··· Fragmento proporcionado

La década de los ochenta fue la era de Ronald Reagan y de los yuppies, unos jóvenes ejecutivos que querían devorar el mundo siempre con un ojo puesto en los resultados de la Bolsa. RoboCop fue uno de los filmes que anunciaron un cambio de ciclo: poco después de su estreno, llegaría un crash bursátil que quebraría la fe en un sector financiero que parecía convertir el agua en vino. El capitalismo desregulado seguiría siendo la creencia dominante, pero perdería parte de su glamour.

Hollywood lanzó otras cornadas de manera casi simultánea: antes del final de 1987 se estrenó Wall Street, donde se explotaba la fascinación que despertaba un tiburón empresarial... que terminaba arrestado. El año siguiente, John Carpenter aportó otra mirada fantástica y satírica a la cultura de la avaricia mediante Están vivos: los yuppies son extraterrestres que empobrecen a los trabajadores y les manipulan con publicidad subliminal.

······
··· Información proporcionada

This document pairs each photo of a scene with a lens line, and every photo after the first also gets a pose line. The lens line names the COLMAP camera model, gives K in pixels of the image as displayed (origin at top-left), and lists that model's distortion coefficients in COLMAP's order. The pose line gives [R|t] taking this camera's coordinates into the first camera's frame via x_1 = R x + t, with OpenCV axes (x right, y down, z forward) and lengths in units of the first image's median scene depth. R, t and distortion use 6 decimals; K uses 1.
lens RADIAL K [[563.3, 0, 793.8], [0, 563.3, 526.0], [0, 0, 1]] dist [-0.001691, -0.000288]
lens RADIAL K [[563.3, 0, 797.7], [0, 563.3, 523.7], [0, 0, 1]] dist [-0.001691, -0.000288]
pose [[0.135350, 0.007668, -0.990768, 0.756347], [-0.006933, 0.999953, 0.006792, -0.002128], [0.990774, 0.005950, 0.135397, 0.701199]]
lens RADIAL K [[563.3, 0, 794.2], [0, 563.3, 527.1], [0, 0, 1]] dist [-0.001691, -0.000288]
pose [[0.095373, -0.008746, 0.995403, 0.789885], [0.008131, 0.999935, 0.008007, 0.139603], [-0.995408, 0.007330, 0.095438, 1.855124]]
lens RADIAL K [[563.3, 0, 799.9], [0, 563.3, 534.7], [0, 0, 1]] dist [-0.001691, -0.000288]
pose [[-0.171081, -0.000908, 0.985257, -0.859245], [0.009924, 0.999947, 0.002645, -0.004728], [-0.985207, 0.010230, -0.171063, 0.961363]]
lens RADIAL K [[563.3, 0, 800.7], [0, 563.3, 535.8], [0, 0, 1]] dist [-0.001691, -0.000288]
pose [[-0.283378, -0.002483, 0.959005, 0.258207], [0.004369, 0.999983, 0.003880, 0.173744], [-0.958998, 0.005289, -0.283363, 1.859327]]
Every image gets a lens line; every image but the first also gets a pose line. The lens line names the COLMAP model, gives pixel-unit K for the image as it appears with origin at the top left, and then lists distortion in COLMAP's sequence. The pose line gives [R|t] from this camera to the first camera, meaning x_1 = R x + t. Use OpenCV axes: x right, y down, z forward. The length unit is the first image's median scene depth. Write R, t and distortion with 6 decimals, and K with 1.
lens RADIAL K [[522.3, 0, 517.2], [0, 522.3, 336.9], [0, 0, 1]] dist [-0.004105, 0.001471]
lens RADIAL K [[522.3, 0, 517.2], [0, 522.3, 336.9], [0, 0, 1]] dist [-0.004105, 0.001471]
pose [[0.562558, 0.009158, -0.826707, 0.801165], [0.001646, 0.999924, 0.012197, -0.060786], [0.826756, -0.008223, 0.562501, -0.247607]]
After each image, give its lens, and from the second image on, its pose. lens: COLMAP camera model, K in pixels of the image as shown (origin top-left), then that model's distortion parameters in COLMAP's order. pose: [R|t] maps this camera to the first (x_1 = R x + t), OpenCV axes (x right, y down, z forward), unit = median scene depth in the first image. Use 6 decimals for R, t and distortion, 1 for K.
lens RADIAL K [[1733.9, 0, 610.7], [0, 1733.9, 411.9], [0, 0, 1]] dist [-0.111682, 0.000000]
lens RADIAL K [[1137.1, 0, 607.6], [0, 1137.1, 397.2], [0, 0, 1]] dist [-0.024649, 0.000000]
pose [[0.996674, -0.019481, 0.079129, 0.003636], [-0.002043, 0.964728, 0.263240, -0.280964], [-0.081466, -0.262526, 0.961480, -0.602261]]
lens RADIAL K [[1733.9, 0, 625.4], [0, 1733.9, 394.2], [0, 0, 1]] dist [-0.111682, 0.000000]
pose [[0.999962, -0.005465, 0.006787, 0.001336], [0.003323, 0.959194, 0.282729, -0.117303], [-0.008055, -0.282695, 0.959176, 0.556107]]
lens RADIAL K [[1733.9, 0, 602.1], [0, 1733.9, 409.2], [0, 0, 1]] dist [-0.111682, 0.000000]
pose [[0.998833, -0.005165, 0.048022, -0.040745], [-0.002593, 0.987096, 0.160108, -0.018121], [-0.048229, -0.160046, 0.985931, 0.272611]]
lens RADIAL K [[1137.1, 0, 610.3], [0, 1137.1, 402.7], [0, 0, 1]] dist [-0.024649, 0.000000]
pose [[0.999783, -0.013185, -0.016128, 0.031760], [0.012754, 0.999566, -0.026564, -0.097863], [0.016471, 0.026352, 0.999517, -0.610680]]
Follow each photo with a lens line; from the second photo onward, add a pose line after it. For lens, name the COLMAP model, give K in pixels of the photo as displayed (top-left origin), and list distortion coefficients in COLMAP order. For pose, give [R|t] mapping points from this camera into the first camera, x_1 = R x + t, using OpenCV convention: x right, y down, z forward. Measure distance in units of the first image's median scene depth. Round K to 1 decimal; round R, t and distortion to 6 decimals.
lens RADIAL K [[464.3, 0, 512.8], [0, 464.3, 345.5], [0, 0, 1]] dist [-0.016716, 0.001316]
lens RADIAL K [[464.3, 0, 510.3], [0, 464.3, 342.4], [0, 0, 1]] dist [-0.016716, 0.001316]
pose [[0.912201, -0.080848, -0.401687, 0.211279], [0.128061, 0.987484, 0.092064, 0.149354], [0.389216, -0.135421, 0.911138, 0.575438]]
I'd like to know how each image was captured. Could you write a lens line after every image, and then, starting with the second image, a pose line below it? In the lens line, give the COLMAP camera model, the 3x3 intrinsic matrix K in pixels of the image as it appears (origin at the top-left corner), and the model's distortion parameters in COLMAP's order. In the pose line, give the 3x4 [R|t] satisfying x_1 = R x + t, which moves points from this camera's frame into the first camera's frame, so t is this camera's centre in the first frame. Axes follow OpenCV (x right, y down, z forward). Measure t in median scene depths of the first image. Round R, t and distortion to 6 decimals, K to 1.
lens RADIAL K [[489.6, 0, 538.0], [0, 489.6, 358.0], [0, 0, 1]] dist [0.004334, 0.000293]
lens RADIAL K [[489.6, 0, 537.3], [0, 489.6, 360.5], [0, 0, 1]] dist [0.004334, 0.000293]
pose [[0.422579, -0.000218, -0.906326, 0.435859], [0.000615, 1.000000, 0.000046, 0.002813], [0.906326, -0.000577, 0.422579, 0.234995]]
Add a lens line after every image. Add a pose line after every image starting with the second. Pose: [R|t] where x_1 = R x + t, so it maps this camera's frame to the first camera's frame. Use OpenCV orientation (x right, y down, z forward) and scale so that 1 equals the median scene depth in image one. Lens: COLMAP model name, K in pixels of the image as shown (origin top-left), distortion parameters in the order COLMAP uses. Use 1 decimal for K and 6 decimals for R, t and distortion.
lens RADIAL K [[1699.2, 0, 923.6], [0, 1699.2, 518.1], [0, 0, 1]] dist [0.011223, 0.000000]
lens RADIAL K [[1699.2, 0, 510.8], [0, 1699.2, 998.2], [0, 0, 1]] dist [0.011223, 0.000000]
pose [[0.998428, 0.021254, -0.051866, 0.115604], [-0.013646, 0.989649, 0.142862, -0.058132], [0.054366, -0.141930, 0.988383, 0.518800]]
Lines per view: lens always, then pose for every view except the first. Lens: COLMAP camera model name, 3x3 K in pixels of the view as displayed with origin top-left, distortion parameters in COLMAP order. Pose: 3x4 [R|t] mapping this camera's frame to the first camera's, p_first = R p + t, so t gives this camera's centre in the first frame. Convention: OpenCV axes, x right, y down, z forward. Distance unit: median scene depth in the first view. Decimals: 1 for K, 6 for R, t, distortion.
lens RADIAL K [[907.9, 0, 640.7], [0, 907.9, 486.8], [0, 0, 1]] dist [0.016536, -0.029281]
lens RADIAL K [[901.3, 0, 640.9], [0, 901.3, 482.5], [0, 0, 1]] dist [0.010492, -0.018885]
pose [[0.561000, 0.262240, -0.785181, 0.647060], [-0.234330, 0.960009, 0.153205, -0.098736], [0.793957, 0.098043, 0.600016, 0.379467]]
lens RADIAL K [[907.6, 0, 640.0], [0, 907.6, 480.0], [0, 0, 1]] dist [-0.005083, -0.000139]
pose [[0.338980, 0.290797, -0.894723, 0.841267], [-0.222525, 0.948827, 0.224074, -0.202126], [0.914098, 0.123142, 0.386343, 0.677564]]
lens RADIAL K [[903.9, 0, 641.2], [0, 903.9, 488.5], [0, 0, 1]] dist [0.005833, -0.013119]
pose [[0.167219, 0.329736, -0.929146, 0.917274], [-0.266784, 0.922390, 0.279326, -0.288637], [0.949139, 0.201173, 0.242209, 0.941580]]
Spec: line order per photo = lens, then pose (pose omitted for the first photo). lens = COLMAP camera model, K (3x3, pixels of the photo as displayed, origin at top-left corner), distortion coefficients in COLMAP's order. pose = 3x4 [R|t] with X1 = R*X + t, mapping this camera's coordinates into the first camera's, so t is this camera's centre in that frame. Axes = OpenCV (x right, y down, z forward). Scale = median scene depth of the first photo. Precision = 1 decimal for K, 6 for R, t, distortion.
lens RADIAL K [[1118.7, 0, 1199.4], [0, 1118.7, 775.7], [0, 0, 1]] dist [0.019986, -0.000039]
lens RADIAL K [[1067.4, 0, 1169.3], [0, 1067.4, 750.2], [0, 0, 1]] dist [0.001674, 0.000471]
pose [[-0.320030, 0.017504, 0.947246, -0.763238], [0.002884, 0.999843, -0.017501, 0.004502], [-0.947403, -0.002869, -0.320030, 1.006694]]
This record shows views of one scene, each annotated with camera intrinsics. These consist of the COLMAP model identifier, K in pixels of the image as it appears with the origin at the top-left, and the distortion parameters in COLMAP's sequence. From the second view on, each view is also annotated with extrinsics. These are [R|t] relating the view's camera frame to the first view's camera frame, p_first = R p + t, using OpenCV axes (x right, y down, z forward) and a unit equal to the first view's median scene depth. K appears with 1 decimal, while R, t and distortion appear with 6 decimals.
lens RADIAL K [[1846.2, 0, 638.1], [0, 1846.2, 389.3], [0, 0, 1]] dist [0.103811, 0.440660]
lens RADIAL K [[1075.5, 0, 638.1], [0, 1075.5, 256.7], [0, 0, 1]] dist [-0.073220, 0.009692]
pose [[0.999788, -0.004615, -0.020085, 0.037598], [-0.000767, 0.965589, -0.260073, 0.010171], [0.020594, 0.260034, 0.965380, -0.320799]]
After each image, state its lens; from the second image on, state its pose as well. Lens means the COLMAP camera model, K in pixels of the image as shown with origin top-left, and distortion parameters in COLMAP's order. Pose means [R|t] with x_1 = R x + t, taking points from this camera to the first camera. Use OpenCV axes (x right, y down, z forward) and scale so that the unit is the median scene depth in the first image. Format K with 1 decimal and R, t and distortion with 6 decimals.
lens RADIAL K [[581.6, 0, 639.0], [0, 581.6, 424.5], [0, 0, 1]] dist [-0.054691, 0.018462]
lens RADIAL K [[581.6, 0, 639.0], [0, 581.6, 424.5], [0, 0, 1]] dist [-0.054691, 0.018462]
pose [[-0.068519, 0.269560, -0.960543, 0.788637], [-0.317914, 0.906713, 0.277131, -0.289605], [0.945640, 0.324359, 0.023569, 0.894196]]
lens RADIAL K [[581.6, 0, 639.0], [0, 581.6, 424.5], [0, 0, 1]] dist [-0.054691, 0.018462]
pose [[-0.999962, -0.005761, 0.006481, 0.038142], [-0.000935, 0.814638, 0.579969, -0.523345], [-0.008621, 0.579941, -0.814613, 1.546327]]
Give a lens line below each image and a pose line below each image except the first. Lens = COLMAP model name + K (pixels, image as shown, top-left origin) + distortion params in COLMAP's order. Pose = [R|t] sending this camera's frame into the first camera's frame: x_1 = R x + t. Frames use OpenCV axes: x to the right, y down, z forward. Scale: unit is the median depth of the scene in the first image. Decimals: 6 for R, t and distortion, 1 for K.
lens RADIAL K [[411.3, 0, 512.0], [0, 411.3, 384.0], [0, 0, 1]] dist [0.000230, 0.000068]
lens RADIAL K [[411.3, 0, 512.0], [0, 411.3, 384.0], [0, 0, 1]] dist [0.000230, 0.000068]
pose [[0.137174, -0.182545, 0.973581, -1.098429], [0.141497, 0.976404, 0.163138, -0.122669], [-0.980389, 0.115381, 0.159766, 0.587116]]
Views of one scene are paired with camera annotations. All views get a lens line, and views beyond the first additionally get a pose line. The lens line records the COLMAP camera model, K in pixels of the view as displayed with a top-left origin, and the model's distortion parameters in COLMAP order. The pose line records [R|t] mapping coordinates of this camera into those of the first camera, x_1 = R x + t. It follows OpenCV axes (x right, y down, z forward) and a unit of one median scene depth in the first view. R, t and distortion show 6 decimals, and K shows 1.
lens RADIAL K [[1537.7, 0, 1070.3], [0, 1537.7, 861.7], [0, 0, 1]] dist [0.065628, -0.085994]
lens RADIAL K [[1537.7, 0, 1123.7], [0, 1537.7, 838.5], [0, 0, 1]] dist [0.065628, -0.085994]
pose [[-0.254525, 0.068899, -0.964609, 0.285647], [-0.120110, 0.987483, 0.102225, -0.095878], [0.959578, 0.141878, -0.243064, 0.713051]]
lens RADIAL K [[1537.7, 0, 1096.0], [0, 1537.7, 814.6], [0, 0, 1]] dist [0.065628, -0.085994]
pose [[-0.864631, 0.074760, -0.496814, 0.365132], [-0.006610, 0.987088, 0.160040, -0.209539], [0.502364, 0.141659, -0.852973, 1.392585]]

······

== Lista de tareas ==
(a) Según el fragmento sobre el cine de los ochenta, ¿mediante qué película aportó John Carpenter una mirada fantástica y satírica a la cultura de la avaricia?
(b) Prosiga el fragmento sobre el cine de los ochenta a partir de su última oración.
Las líneas no intervienen en esto.

== Resultados ==
(a) Mediante Están vivos.

(b)
En RoboCop, la ficticia corporación OCP sirvió para lanzar dardos múltiples a la cultura económica del reaganismo, basada en la competencia desatada, la desregulación y las privatizaciones. OCP extiende sus redes a la gestión de prisiones, hospitales y cuerpos de seguridad como la policía de Detroit. Dado el carácter sociópata de los responsables de la empresa, que mutilan y asesinan sin dudarlo, la moraleja es evidente: no se pueden dejar sectores sensibles en manos de corporaciones carentes de escrúpulos, movidas solo por el ánimo de lucro.

Los guionistas subrayan esta enseñanza al poner en manos de un alto ejecutivo y de un delincuente callejero, ambos aliados, la misma frase: “Los negocios están donde se los encuentra”. En los EEUU dominados por grandes empresas no hay regulaciones legales ni cortapisas éticas que deban cortar las alas a los negocios posibles. Como es habitual, la solución planteada es un héroe individual justiciero (esta vez con placa, a diferencia de los pistoleros freelance o voluntaristas que interpretaba Charles Bronson) y solitario. Porque ha sido maltratado por unos y otros: por OCP, los pandilleros y la misma policía.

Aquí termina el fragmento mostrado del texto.